Asia investors put aside trade war fears to bet on reflation

Nichola Saminather

* Asian emerging market stocks up over 11 pct from Dec. 23

low

* Cyclical stocks boosted by inflation expectations, global

growth

* Taiwan, S.Korea which have led equity flows in emerging

Asia

* Indonesia, Philippines hurt most by investment outflows

SINGAPORE, March 7 (Reuters) - The initial reaction of Asian

stock investors to Donald Trump's election victory was clear:

sell, on worries his protectionist trade rhetoric could hurt the

region's export economies.

Long-term investors have since started to trade on Trump's

promises of tax cuts and higher infrastructure spending that

will stimulate U.S. growth and pull the world economy along, or

the reflation play.

Asian emerging stocks have risen more than

11 percent from a Dec. 23 low, above November's pre-Nov. 8

election levels though they have come off their highs on

prospects of an imminent U.S. interest rate hike.

"You can buy cyclical stocks in Asia and benefit from the

reflation trade," said Sat Duhra, an Asia fund manager at

Henderson Global Investors. "You don't have to buy exporters and

be exposed to the vagaries of U.S. policy."

The rally in Asian shares has been led by cyclical sectors,

such as consumer-related companies, which typically thrive in

times of economic strength.

Materials stocks, for example, are up 15

percent from post-election lows, while utilities

have risen less than 9 percent.

DEFLATION TO INFLATION

Investors are more confident governments can boost growth

via fiscal policies and that inflation is picking up after a

long period of highly stimulative global monetary policies.

"What has started to change, which is giving people faith,

is that global growth is starting to spread," said Josh Crabb,

head of Asian equities at Old Mutual Global Investors.

"Asia is still very cheap, and people are buying into

markets like Taiwan and South Korea because they see them as

global growth trades."

Old Mutual's sterling-denominated Asia-Pacific fund, whose

biggest holdings include South Korea's Samsung Electronics

, Hong Kong-based Tencent Holdings and

Taiwan Semiconductor Manufacturing Co, returned 6.2

percent in January, compared with the benchmark's 3.9 percent.

Signs are that manufacturing, consumer demand and inflation

are picking up across Asia.
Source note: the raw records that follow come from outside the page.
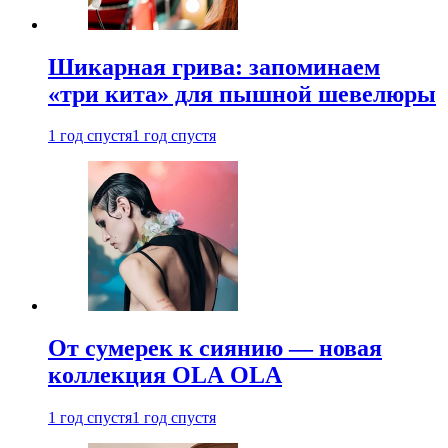
Шикарная грива: запоминаем
«три кита» для пышной шевелюры
1 год спустя
1 год спустя
От сумерек к сиянию — новая
коллекция OLA OLA
1 год спустя
1 год спустя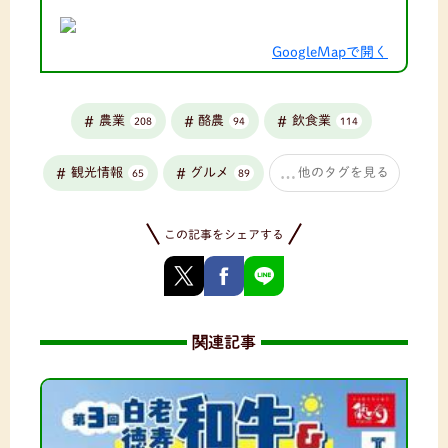
GoogleMapで開く
農業
酪農
飲食業
208
94
114
観光情報
グルメ
他のタグを見る
65
89
この記事をシェアする
関連記事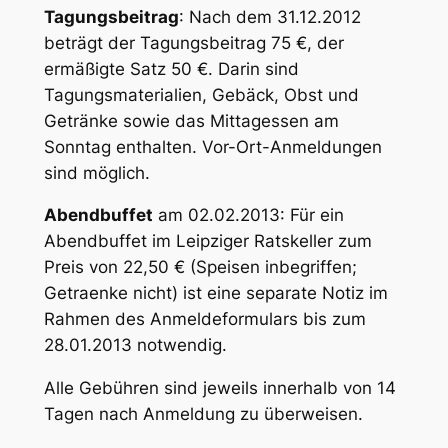
Tagungsbeitrag
: Nach dem 31.12.2012
beträgt der Tagungsbeitrag 75 €, der
ermäßigte Satz 50 €. Darin sind
Tagungsmaterialien, Gebäck, Obst und
Getränke sowie das Mittagessen am
Sonntag enthalten. Vor-Ort-Anmeldungen
sind möglich.
Abendbuffet
am 02.02.2013: Für ein
Abendbuffet im Leipziger Ratskeller zum
Preis von 22,50 € (Speisen inbegriffen;
Getraenke nicht) ist eine separate Notiz im
Rahmen des Anmeldeformulars bis zum
28.01.2013 notwendig.
Alle Gebühren sind jeweils innerhalb von 14
Tagen nach Anmeldung zu überweisen.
The World Bank has also forecast 2.7

percent global growth this year, from 2.3 percent in 2016.

Taiwan and South Korea - which have led equity flows into

Asian emerging markets this year - could be vulnerable to U.S.

trade protectionism, but Henderson's Duhra said larger firms

such as Samsung and TSMC are "so far up the value chain that

they're not just commoditised tech companies."

With more of such companies and stronger current account

positions, North Asian markets are a better bet than Southeast

Asia, he said.

A more stable Chinese economy has also helped emerging Asia.

"The interaction of the Chinese economy with the rest of the

Asian economies is now extremely close," said Mark Wills, Asia

Pacific managing director of State Street Global Advisors, whose

emerging Asia equity fund returned a net 7.5 percent in dollar

terms in January compared with the benchmark's 5.9 percent.

"Markets are basking in the China growth story and have

discounted, for now, trade war threats."

Still, others are cautious.

Credit Suisse has downgraded Asian stocks to neutral,

warning that despite the region's positives the risk of

protectionism and a stronger dollar remain concerns.

Indonesia, with a widening current account deficit, and the

Philippines, with a worsening trade deficit, have seen the

biggest outflows this year.

Deutsche Bank Wealth Management Asia-Pacific chief

investment officer Tuan Huynh has reduced the region to a small

underweight from neutral, as it has exceeded its 12-month

target, but recommended buying on dips.